Libération historique de 360 otages après des mois de captivité au Nigeria
L’armée nigériane a annoncé, ce samedi, la libération de 360 personnes détenues par le groupe armé Boko Haram dans l’État de Borno, situé dans le nord-est du Nigeria. Cette opération, menée grâce à des renseignements précis et à des actions psychologiques ciblées, a permis de secourir des femmes et des enfants enlevés dans plusieurs villages frontaliers avec le Cameroun.
Deux nourrissons décédés après des mois de souffrance
Parmi les rescapés, deux nourrissons n’ont pas survécu aux conditions extrêmes de leur détention. Leur décès, attribué à l’épuisement et aux conditions précaires, rappelle l’urgence humanitaire qui persiste dans cette région ravagée par plus de quinze ans de conflit. Daniel Bwala, porte-parole du président Bola Tinubu, a confirmé ces tragiques nouvelles sur les réseaux sociaux.
Une libération controversée : opération militaire ou négociation secrète ?
Les versions divergent quant aux circonstances de cette libération. Alors que Samaila Kaigama, président de la Borno South Youth Alliance (BOSYA), affirme avoir obtenu la libération de 416 femmes et enfants enlevés à Ngoshe grâce à des canaux de communication avec les ravisseurs, l’armée nigériane parle d’une opération militaire menée après des mois de renseignement et de préparation psychologique. Le village de Ngoshe, situé à moins de 10 km de la frontière camerounaise, est un bastion historique de Boko Haram et une cible récurrente des attaques djihadistes.

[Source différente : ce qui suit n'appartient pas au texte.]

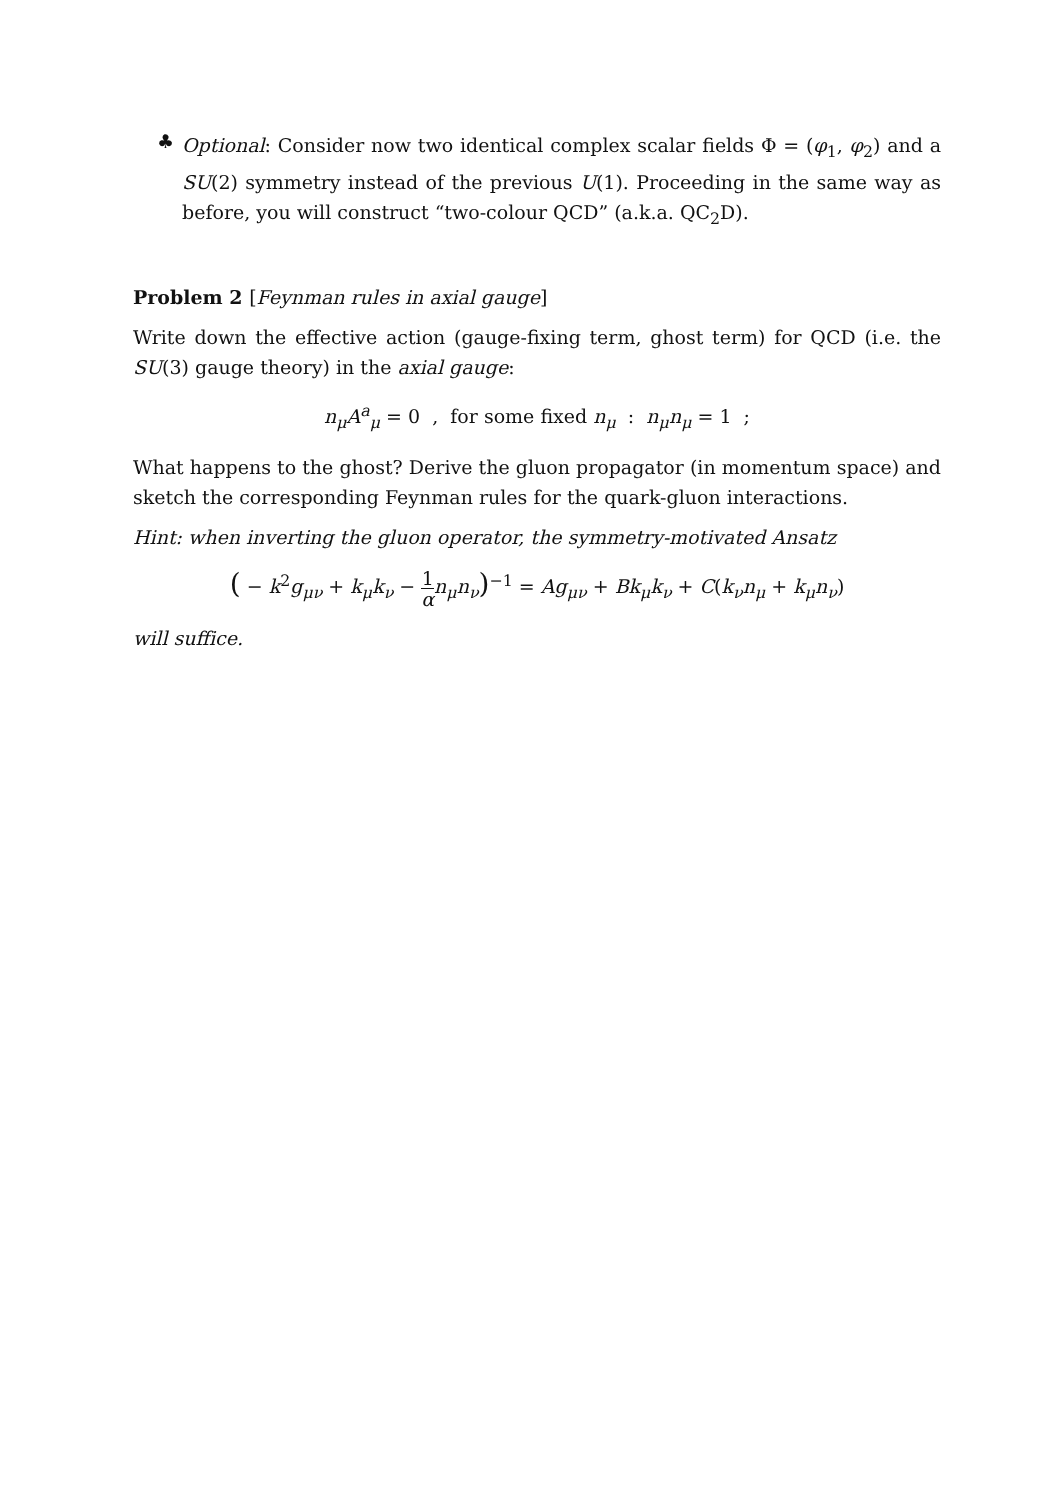♣
Optional: Consider now two identical complex scalar fields Φ = (φ<sub>1</sub>, φ<sub>2</sub>) and a SU(2) symmetry instead of the previous U(1). Proceeding in the same way as before, you will construct “two-colour QCD” (a.k.a. QC<sub>2</sub>D).
Problem 2 [Feynman rules in axial gauge]
Write down the effective action (gauge-fixing term, ghost term) for QCD (i.e. the SU(3) gauge theory) in the axial gauge:
n<sub>μ</sub>A<sup>a</sup><sub>μ</sub> = 0 , for some fixed n<sub>μ</sub> : n<sub>μ</sub>n<sub>μ</sub> = 1 ;
What happens to the ghost? Derive the gluon propagator (in momentum space) and sketch the corresponding Feynman rules for the quark-gluon interactions.
Hint: when inverting the gluon operator, the symmetry-motivated Ansatz
( − k<sup>2</sup>g<sub>μν</sub> + k<sub>μ</sub>k<sub>ν</sub> − 1 α n<sub>μ</sub>n<sub>ν</sub>)<sup>−1</sup> = Ag<sub>μν</sub> + Bk<sub>μ</sub>k<sub>ν</sub> + C(k<sub>ν</sub>n<sub>μ</sub> + k<sub>μ</sub>n<sub>ν</sub>)
will suffice.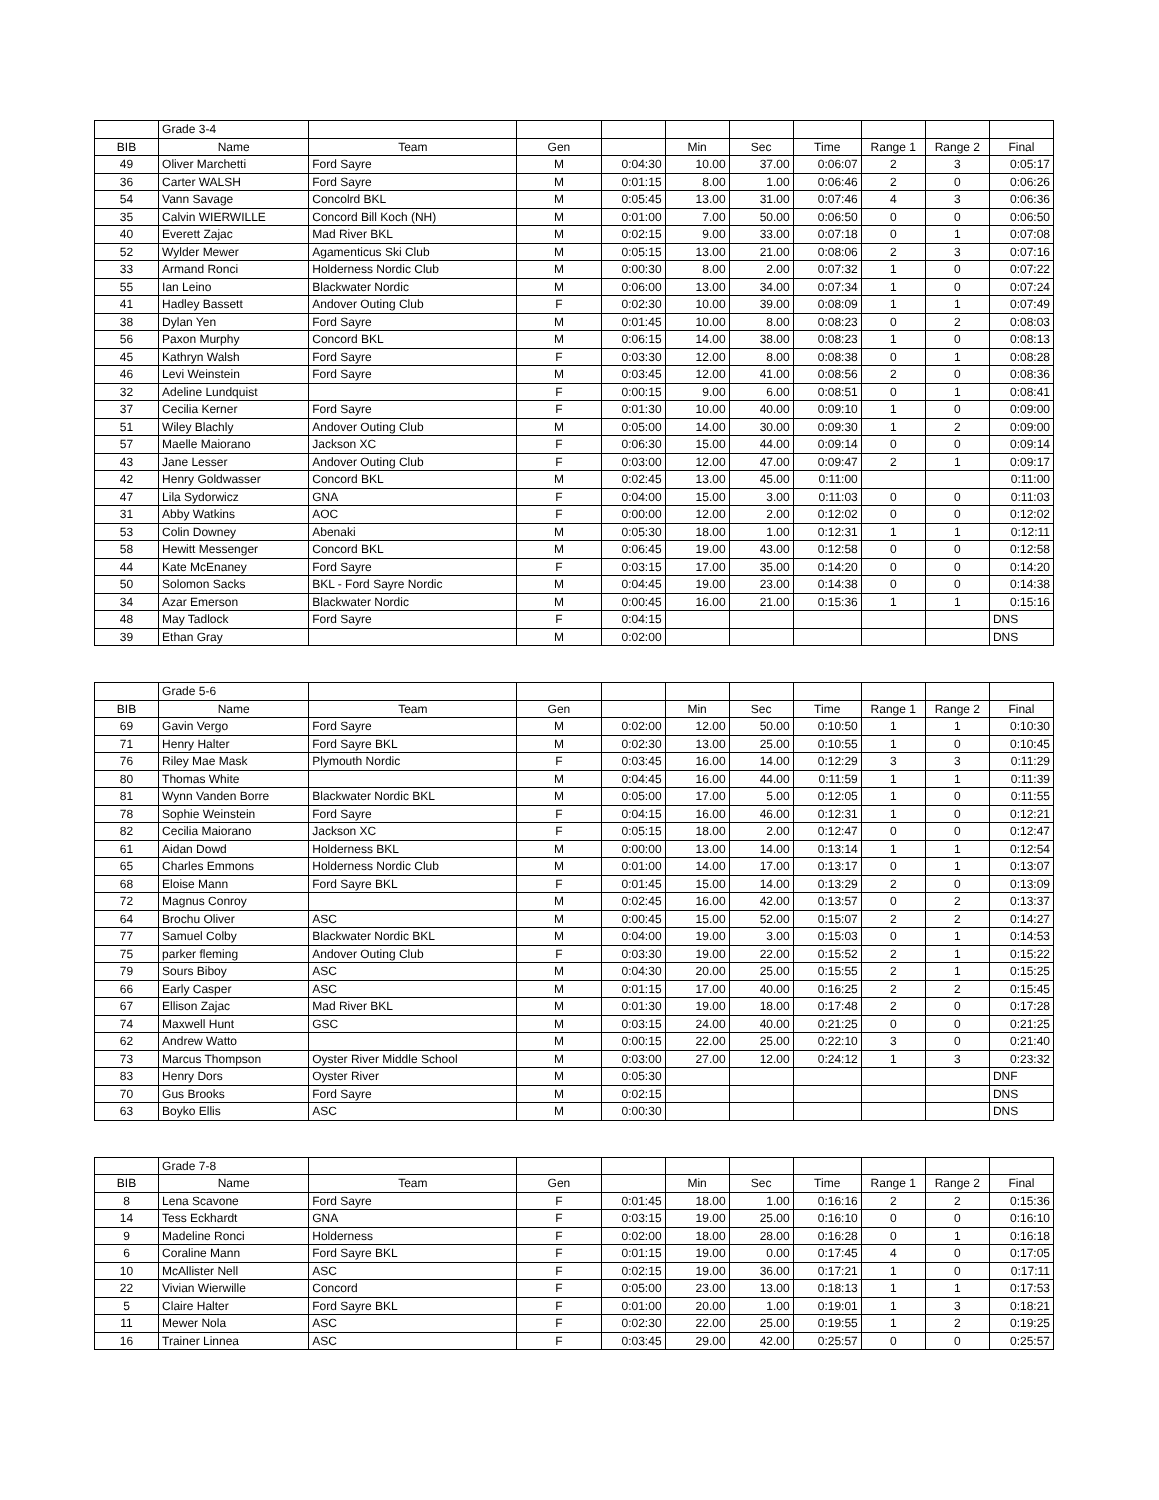| | Grade 3-4 | | | | | | | | | |
| BIB | Name | Team | Gen | | Min | Sec | Time | Range 1 | Range 2 | Final |
| 49 | Oliver Marchetti | Ford Sayre | M | 0:04:30 | 10.00 | 37.00 | 0:06:07 | 2 | 3 | 0:05:17 |
| 36 | Carter WALSH | Ford Sayre | M | 0:01:15 | 8.00 | 1.00 | 0:06:46 | 2 | 0 | 0:06:26 |
| 54 | Vann Savage | Concolrd BKL | M | 0:05:45 | 13.00 | 31.00 | 0:07:46 | 4 | 3 | 0:06:36 |
| 35 | Calvin WIERWILLE | Concord Bill Koch (NH) | M | 0:01:00 | 7.00 | 50.00 | 0:06:50 | 0 | 0 | 0:06:50 |
| 40 | Everett Zajac | Mad River BKL | M | 0:02:15 | 9.00 | 33.00 | 0:07:18 | 0 | 1 | 0:07:08 |
| 52 | Wylder Mewer | Agamenticus Ski Club | M | 0:05:15 | 13.00 | 21.00 | 0:08:06 | 2 | 3 | 0:07:16 |
| 33 | Armand Ronci | Holderness Nordic Club | M | 0:00:30 | 8.00 | 2.00 | 0:07:32 | 1 | 0 | 0:07:22 |
| 55 | Ian Leino | Blackwater Nordic | M | 0:06:00 | 13.00 | 34.00 | 0:07:34 | 1 | 0 | 0:07:24 |
| 41 | Hadley Bassett | Andover Outing Club | F | 0:02:30 | 10.00 | 39.00 | 0:08:09 | 1 | 1 | 0:07:49 |
| 38 | Dylan Yen | Ford Sayre | M | 0:01:45 | 10.00 | 8.00 | 0:08:23 | 0 | 2 | 0:08:03 |
| 56 | Paxon Murphy | Concord BKL | M | 0:06:15 | 14.00 | 38.00 | 0:08:23 | 1 | 0 | 0:08:13 |
| 45 | Kathryn Walsh | Ford Sayre | F | 0:03:30 | 12.00 | 8.00 | 0:08:38 | 0 | 1 | 0:08:28 |
| 46 | Levi Weinstein | Ford Sayre | M | 0:03:45 | 12.00 | 41.00 | 0:08:56 | 2 | 0 | 0:08:36 |
| 32 | Adeline Lundquist | | F | 0:00:15 | 9.00 | 6.00 | 0:08:51 | 0 | 1 | 0:08:41 |
| 37 | Cecilia Kerner | Ford Sayre | F | 0:01:30 | 10.00 | 40.00 | 0:09:10 | 1 | 0 | 0:09:00 |
| 51 | Wiley Blachly | Andover Outing Club | M | 0:05:00 | 14.00 | 30.00 | 0:09:30 | 1 | 2 | 0:09:00 |
| 57 | Maelle Maiorano | Jackson XC | F | 0:06:30 | 15.00 | 44.00 | 0:09:14 | 0 | 0 | 0:09:14 |
| 43 | Jane Lesser | Andover Outing Club | F | 0:03:00 | 12.00 | 47.00 | 0:09:47 | 2 | 1 | 0:09:17 |
| 42 | Henry Goldwasser | Concord BKL | M | 0:02:45 | 13.00 | 45.00 | 0:11:00 | | | 0:11:00 |
| 47 | Lila Sydorwicz | GNA | F | 0:04:00 | 15.00 | 3.00 | 0:11:03 | 0 | 0 | 0:11:03 |
| 31 | Abby Watkins | AOC | F | 0:00:00 | 12.00 | 2.00 | 0:12:02 | 0 | 0 | 0:12:02 |
| 53 | Colin Downey | Abenaki | M | 0:05:30 | 18.00 | 1.00 | 0:12:31 | 1 | 1 | 0:12:11 |
| 58 | Hewitt Messenger | Concord BKL | M | 0:06:45 | 19.00 | 43.00 | 0:12:58 | 0 | 0 | 0:12:58 |
| 44 | Kate McEnaney | Ford Sayre | F | 0:03:15 | 17.00 | 35.00 | 0:14:20 | 0 | 0 | 0:14:20 |
| 50 | Solomon Sacks | BKL - Ford Sayre Nordic | M | 0:04:45 | 19.00 | 23.00 | 0:14:38 | 0 | 0 | 0:14:38 |
| 34 | Azar Emerson | Blackwater Nordic | M | 0:00:45 | 16.00 | 21.00 | 0:15:36 | 1 | 1 | 0:15:16 |
| 48 | May Tadlock | Ford Sayre | F | 0:04:15 | | | | | | DNS |
| 39 | Ethan Gray | | M | 0:02:00 | | | | | | DNS |
| | Grade 5-6 | | | | | | | | | |
| BIB | Name | Team | Gen | | Min | Sec | Time | Range 1 | Range 2 | Final |
| 69 | Gavin Vergo | Ford Sayre | M | 0:02:00 | 12.00 | 50.00 | 0:10:50 | 1 | 1 | 0:10:30 |
| 71 | Henry Halter | Ford Sayre BKL | M | 0:02:30 | 13.00 | 25.00 | 0:10:55 | 1 | 0 | 0:10:45 |
| 76 | Riley Mae Mask | Plymouth Nordic | F | 0:03:45 | 16.00 | 14.00 | 0:12:29 | 3 | 3 | 0:11:29 |
| 80 | Thomas White | | M | 0:04:45 | 16.00 | 44.00 | 0:11:59 | 1 | 1 | 0:11:39 |
| 81 | Wynn Vanden Borre | Blackwater Nordic BKL | M | 0:05:00 | 17.00 | 5.00 | 0:12:05 | 1 | 0 | 0:11:55 |
| 78 | Sophie Weinstein | Ford Sayre | F | 0:04:15 | 16.00 | 46.00 | 0:12:31 | 1 | 0 | 0:12:21 |
| 82 | Cecilia Maiorano | Jackson XC | F | 0:05:15 | 18.00 | 2.00 | 0:12:47 | 0 | 0 | 0:12:47 |
| 61 | Aidan Dowd | Holderness BKL | M | 0:00:00 | 13.00 | 14.00 | 0:13:14 | 1 | 1 | 0:12:54 |
| 65 | Charles Emmons | Holderness Nordic Club | M | 0:01:00 | 14.00 | 17.00 | 0:13:17 | 0 | 1 | 0:13:07 |
| 68 | Eloise Mann | Ford Sayre BKL | F | 0:01:45 | 15.00 | 14.00 | 0:13:29 | 2 | 0 | 0:13:09 |
| 72 | Magnus Conroy | | M | 0:02:45 | 16.00 | 42.00 | 0:13:57 | 0 | 2 | 0:13:37 |
| 64 | Brochu Oliver | ASC | M | 0:00:45 | 15.00 | 52.00 | 0:15:07 | 2 | 2 | 0:14:27 |
| 77 | Samuel Colby | Blackwater Nordic BKL | M | 0:04:00 | 19.00 | 3.00 | 0:15:03 | 0 | 1 | 0:14:53 |
| 75 | parker fleming | Andover Outing Club | F | 0:03:30 | 19.00 | 22.00 | 0:15:52 | 2 | 1 | 0:15:22 |
| 79 | Sours Biboy | ASC | M | 0:04:30 | 20.00 | 25.00 | 0:15:55 | 2 | 1 | 0:15:25 |
| 66 | Early Casper | ASC | M | 0:01:15 | 17.00 | 40.00 | 0:16:25 | 2 | 2 | 0:15:45 |
| 67 | Ellison Zajac | Mad River BKL | M | 0:01:30 | 19.00 | 18.00 | 0:17:48 | 2 | 0 | 0:17:28 |
| 74 | Maxwell Hunt | GSC | M | 0:03:15 | 24.00 | 40.00 | 0:21:25 | 0 | 0 | 0:21:25 |
| 62 | Andrew Watto | | M | 0:00:15 | 22.00 | 25.00 | 0:22:10 | 3 | 0 | 0:21:40 |
| 73 | Marcus Thompson | Oyster River Middle School | M | 0:03:00 | 27.00 | 12.00 | 0:24:12 | 1 | 3 | 0:23:32 |
| 83 | Henry Dors | Oyster River | M | 0:05:30 | | | | | | DNF |
| 70 | Gus Brooks | Ford Sayre | M | 0:02:15 | | | | | | DNS |
| 63 | Boyko Ellis | ASC | M | 0:00:30 | | | | | | DNS |
| | Grade 7-8 | | | | | | | | | |
| BIB | Name | Team | Gen | | Min | Sec | Time | Range 1 | Range 2 | Final |
| 8 | Lena Scavone | Ford Sayre | F | 0:01:45 | 18.00 | 1.00 | 0:16:16 | 2 | 2 | 0:15:36 |
| 14 | Tess Eckhardt | GNA | F | 0:03:15 | 19.00 | 25.00 | 0:16:10 | 0 | 0 | 0:16:10 |
| 9 | Madeline Ronci | Holderness | F | 0:02:00 | 18.00 | 28.00 | 0:16:28 | 0 | 1 | 0:16:18 |
| 6 | Coraline Mann | Ford Sayre BKL | F | 0:01:15 | 19.00 | 0.00 | 0:17:45 | 4 | 0 | 0:17:05 |
| 10 | McAllister Nell | ASC | F | 0:02:15 | 19.00 | 36.00 | 0:17:21 | 1 | 0 | 0:17:11 |
| 22 | Vivian Wierwille | Concord | F | 0:05:00 | 23.00 | 13.00 | 0:18:13 | 1 | 1 | 0:17:53 |
| 5 | Claire Halter | Ford Sayre BKL | F | 0:01:00 | 20.00 | 1.00 | 0:19:01 | 1 | 3 | 0:18:21 |
| 11 | Mewer Nola | ASC | F | 0:02:30 | 22.00 | 25.00 | 0:19:55 | 1 | 2 | 0:19:25 |
| 16 | Trainer Linnea | ASC | F | 0:03:45 | 29.00 | 42.00 | 0:25:57 | 0 | 0 | 0:25:57 |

Les autorités nient catégoriquement le versement de rançons, bien que des analystes estiment que cette pratique, impliquant à la fois les familles des victimes et les autorités, soit monnaie courante. Selon un rapport de SBM Intelligence basé à Lagos, 1,66 million de dollars auraient été versés entre juillet 2024 et juin 2025 à divers groupes armés, incluant les djihadistes, des bandits et des séparatistes.
Ngoshe, un symbole de la violence persistante dans le nord-est
Le village de Ngoshe, niché dans les collines de Gwoza, incarne les défis sécuritaires et humanitaires du nord-est du Nigeria. Depuis 2009, l’insurrection de Boko Haram, puis celle de l’État islamique en Afrique de l’Ouest (Iswap), a causé la mort de des dizaines de milliers de personnes et déplacé plus de 2 millions d’habitants. Les attaques répétées, les enlèvements massifs et les conditions de vie précaires des populations locales soulignent l’urgence d’une réponse coordonnée entre les forces de sécurité et les acteurs humanitaires.
Cette libération, bien que significative, rappelle que la route vers la paix et la stabilité au Nigeria reste longue et semée d’embûches.